EXERCISE OBJECTIVE:
Count every line in the entries that holds the word "pixels". The reply is that count alone.

EXERCISE MATERIALS:
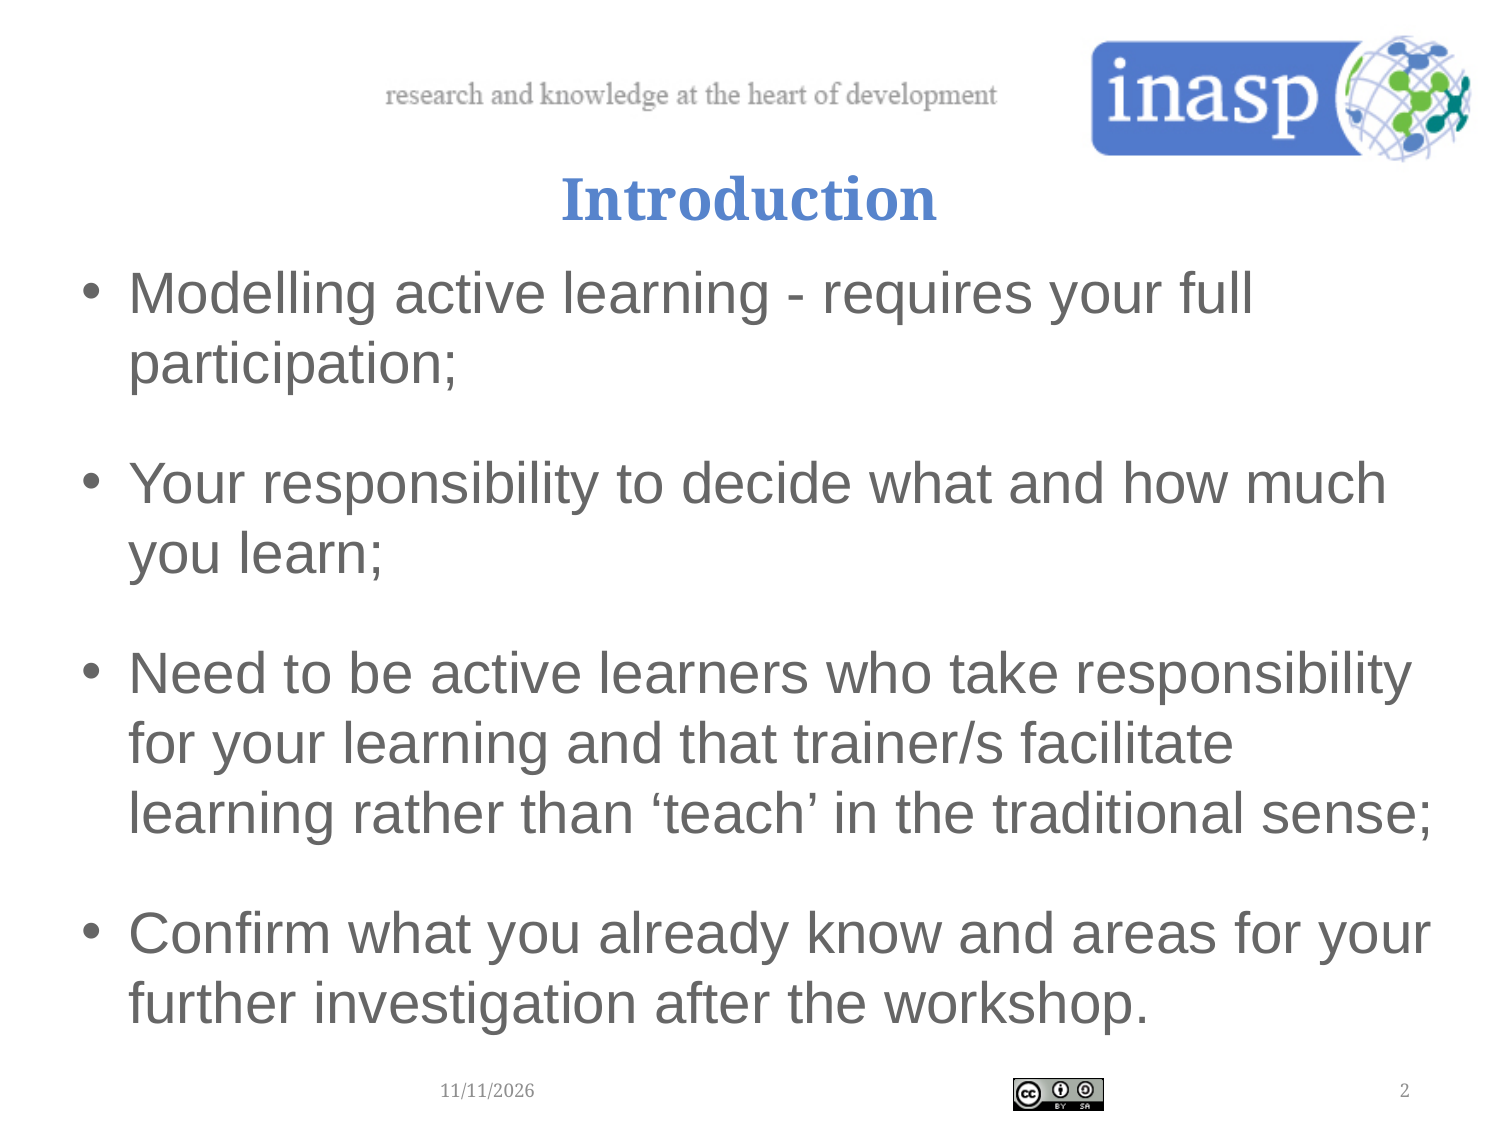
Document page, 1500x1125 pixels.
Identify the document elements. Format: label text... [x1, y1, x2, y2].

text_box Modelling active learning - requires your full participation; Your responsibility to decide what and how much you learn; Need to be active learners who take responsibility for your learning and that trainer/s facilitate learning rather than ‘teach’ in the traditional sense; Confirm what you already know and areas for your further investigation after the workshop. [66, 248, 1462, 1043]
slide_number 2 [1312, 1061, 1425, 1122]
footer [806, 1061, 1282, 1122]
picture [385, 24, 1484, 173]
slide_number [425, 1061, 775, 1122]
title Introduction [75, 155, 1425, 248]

--

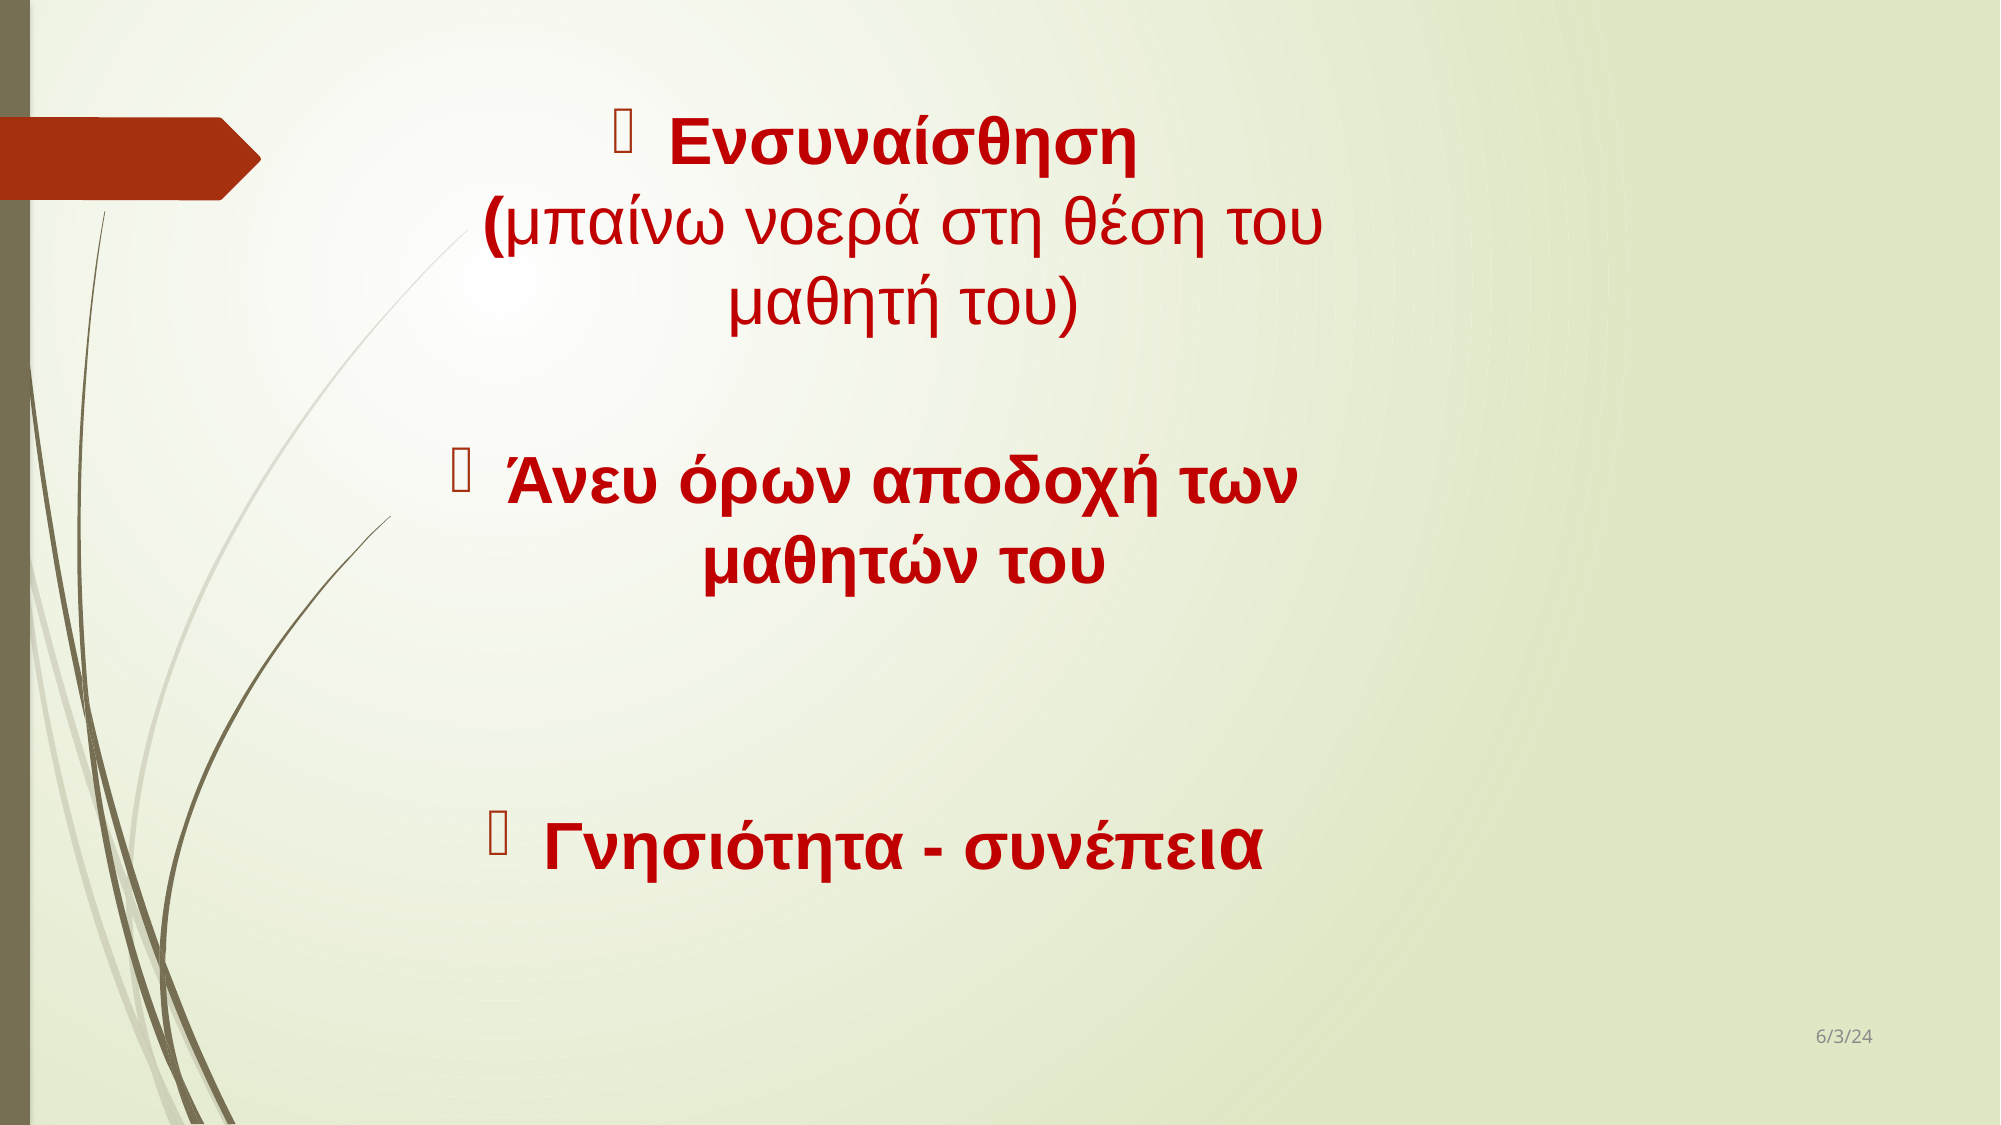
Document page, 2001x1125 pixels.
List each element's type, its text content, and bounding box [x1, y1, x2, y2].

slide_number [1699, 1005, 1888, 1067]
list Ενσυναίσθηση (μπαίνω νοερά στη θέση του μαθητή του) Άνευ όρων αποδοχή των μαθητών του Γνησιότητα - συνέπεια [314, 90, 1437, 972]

* * *

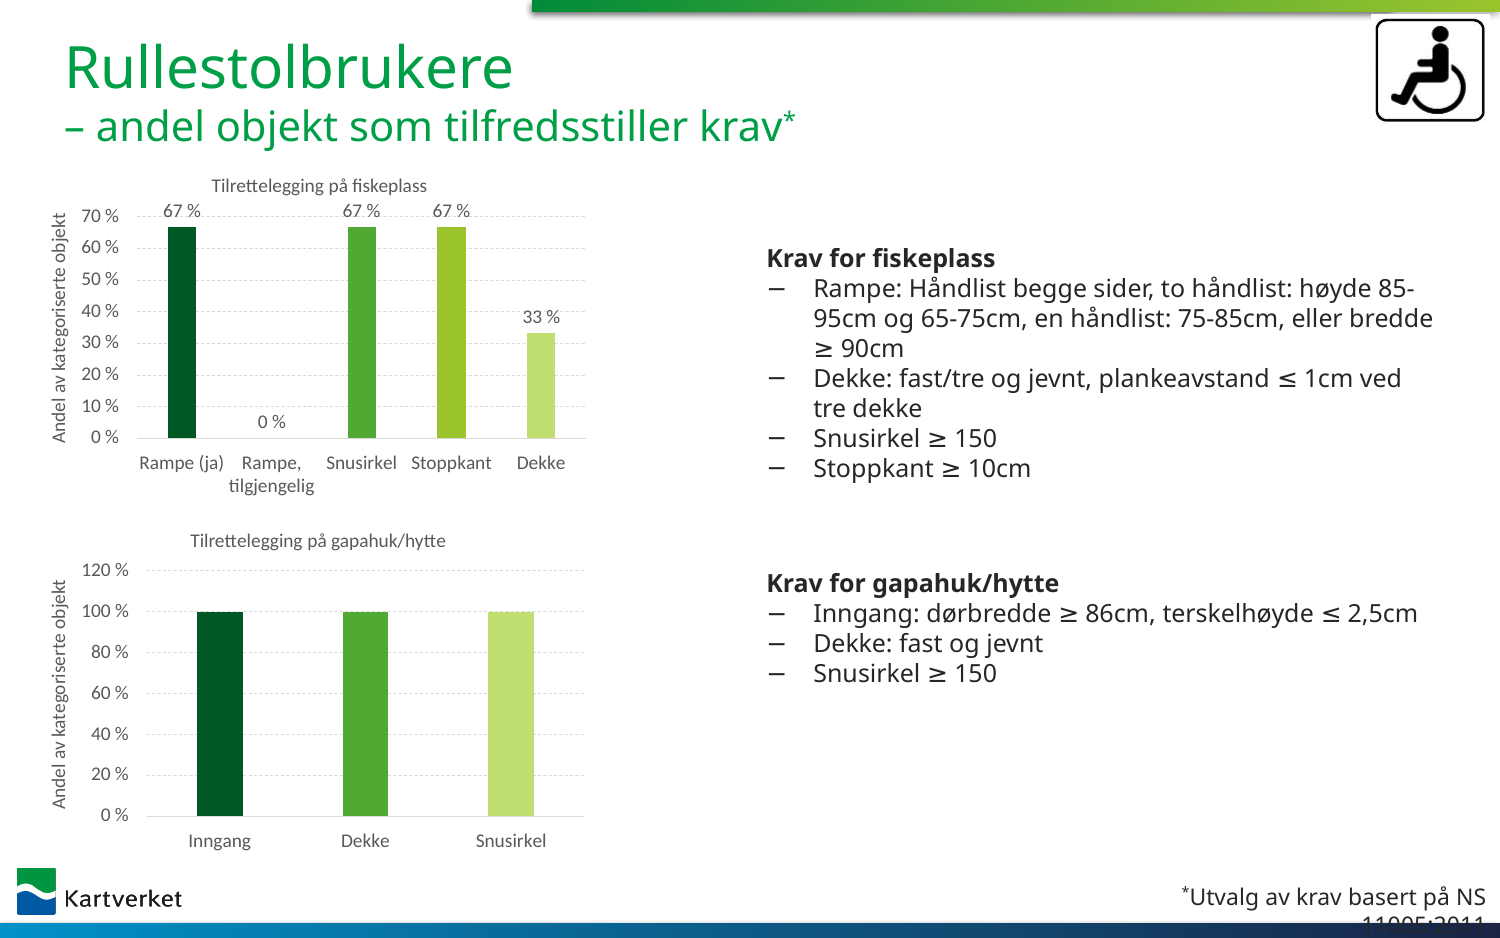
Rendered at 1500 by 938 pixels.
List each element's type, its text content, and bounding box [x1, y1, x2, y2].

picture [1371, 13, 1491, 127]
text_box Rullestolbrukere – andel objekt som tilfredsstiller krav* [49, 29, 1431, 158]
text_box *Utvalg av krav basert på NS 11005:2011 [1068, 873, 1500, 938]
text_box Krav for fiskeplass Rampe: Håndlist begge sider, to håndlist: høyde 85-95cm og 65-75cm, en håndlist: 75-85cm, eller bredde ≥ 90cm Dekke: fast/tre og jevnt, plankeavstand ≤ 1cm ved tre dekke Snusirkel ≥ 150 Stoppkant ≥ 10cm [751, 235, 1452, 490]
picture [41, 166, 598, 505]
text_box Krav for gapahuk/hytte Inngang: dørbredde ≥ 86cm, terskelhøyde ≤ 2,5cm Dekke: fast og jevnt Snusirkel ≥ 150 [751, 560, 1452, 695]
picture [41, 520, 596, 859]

TASK RESPONSE:
3